▶ **Dataset**:
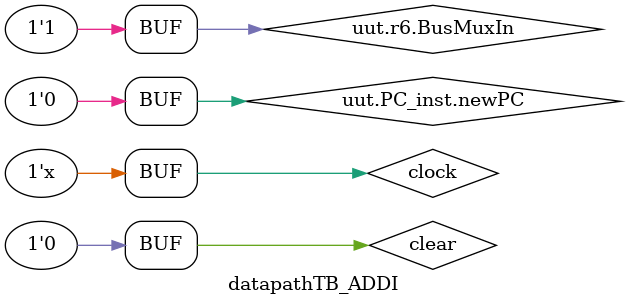
<source format=v>
/* TO DO:
	Fix T6 so that signals are actually driven for Read and MDRin
*/
`timescale 1ns/1ps

module datapathTB_ADDI;

    // Clock and Reset
    reg clock;
    reg clear;
    reg PCout, Zhighout, Zlowout, MDRout; 
    reg MARin, PCin, MDRin, IRin, Yin, Zin;
    reg IncPC, Read, Write;
    reg Gra, Grb, Grc, BAout;
    reg [4:0] opcode;
    reg HIin, LOin, ZHighIn, ZLowIn;
    reg [8:0] Address;    
    reg [31:0] Mdatain;     
	 reg Rout, Rin;
	 reg Cout, HIout, LOout, Yout, InPortout;
	 reg CONin;
	 reg [31:0] external_input;
	 reg OutPortin;

    // OUTPUTS FROM DataPath (wires)
    wire R0out, R1out, R2out, R3out, R4out, R5out, R6out, R7out;
    wire R8out, R9out, R10out, R11out, R12out, R13out, R14out, R15out;
	 wire CON_out;
	 wire [31:0] external_output;
	 
	 parameter Default = 4'b0000, T0 = 4'b0111, T1 = 4'b1000, T2 = 4'b1001, T3 = 4'b1010, T4 = 4'b1011, T5 = 4'b1100, T6 = 4'b1101, T7 = 4'b1110;
    
	 reg [3:0] Present_state = Default;
	 
    // Instantiate DataPath
    DataPath uut (
        .clock(clock),
        .clear(clear),
        .PCout(PCout), 
        .Zhighout(Zhighout), 
        .Zlowout(Zlowout), 
        .MDRout(MDRout),
        .MARin(MARin), 
        .Rin(Rin),
        .PCin(PCin), 
        .MDRin(MDRin), 
        .IRin(IRin), 
        .Yin(Yin),
        .IncPC(IncPC), 
        .Read(Read), 
        .Write(Write),
        .Gra(Gra), 
        .Grb(Grb), 
        .Grc(Grc),
        .opcode(opcode),
        .HIin(HIin), 
        .LOin(LOin), 
        .ZHighIn(ZHighIn), 
        .ZLowIn(ZLowIn), 
        .Address(Address),
        .Mdatain(Mdatain),
        .BAout(BAout),
        .R0out(R0out), 
        .R1out(R1out), 
        .R2out(R2out), 
        .R3out(R3out),
        .R4out(R4out), 
        .R5out(R5out), 
        .R6out(R6out), 
        .R7out(R7out),
        .R8out(R8out), 
        .R9out(R9out), 
        .R10out(R10out), 
        .R11out(R11out),
        .R12out(R12out), 
        .R13out(R13out), 
        .R14out(R14out), 
        .R15out(R15out),
        .HIout(HIout), 
        .LOout(LOout),
        .Yout(Yout), 
        .InPortout(InPortout), 
        .Cout(Cout),   // Fixed naming (was CSignOut)
        .Rout(Rout),    // Added Rout
		  .CONin(CONin),
		  .InPortData(external_input),  // Input data to InPort
		  .OutPortData(external_output), // Output data from OutPort
        .OutPortin(OutPortin)        // Control signal for writing output
    );

    
   initial begin
      clock = 0;
		clear = 0;
		// Case 1 
		uut.PC_inst.newPC = 32'h10;
		uut.r6.BusMuxIn = 32'd13;
   end
	 
	always 
		#10  clock <= ~clock;
		
	always @(posedge clock) begin
    case (Present_state)
        Default: Present_state <= T0;
        T0:      Present_state <= T1;
        T1:      Present_state <= T2;
        T2:      Present_state <= T3;
        T3:      Present_state <= T4;
        T4:      Present_state <= T5;
        T5:      Present_state <= T6;
        T6:      Present_state <= T7;
        T7:      Present_state <= Default; // Reset or stop
		endcase
	end 
	
	always @(Present_state) begin
			case (Present_state)
				Default: begin
                PCout <= 0;         Zhighout <= 0;      Zlowout <= 0;      MDRout <= 0;
                MARin <= 0;         PCin <= 0;          MDRin <= 0;        IRin <= 0;          Yin <= 0;
                IncPC <= 0;         Read <= 0;          Write <= 0;
                Gra <= 0;           Grb <= 0;           Grc <= 0;          opcode <= 0;
                HIin <= 0;          LOin <= 0;          ZHighIn <= 0;      ZLowIn <= 0; 
                Address <= 9'h0;    Mdatain <= 32'h0;
                Cout <= 0; 
					 CONin <= 0;
            end
				
			T0: begin 
                    MARin <= 1;     IncPC <= 1; PCout <= 1; ZLowIn <= 1; 
 
            end

			T1: begin 
					     MARin <= 0;     IncPC <= 0; PCout <= 0; ZLowIn <= 0;  
						  Zlowout <= 1; PCin <= 1; Read <= 1; MDRin <= 1;
            end

			T2: begin 
						  Zlowout <= 0; PCin <= 0; Read <= 0; MDRin <= 0;
                    MDRout <= 1;    IRin <= 1; 
            end

			  T3: begin 
			  			  MDRout <= 0;     		 IRin <= 0;
                    Grb <= 1;           Rout <= 1;      	Yin <= 1;						
            end

			  T4: begin 
			          Grb <= 0;         		 Rout <= 0;       	Yin <= 0;
                   Cout <= 1;          opcode <= 5'b00011;   	ZLowIn <= 1;
            end

			  T5: begin 
			  			 Cout <= 0;          ZLowIn <= 0;
                   Zlowout <= 1;       Rin <= 1;      Gra <= 1;
            end
		endcase
	end

endmodule

</source>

▶ **Task instructions**:
Reproduce each line from the records that contains the word "Default".

▶ **Response area**:
	 parameter Default = 4'b0000, T0 = 4'b0111, T1 = 4'b1000, T2 = 4'b1001, T3 = 4'b1010, T4 = 4'b1011, T5 = 4'b1100, T6 = 4'b1101, T7 = 4'b1110;
	 reg [3:0] Present_state = Default;
        Default: Present_state <= T0;
        T7:      Present_state <= Default; // Reset or stop
				Default: begin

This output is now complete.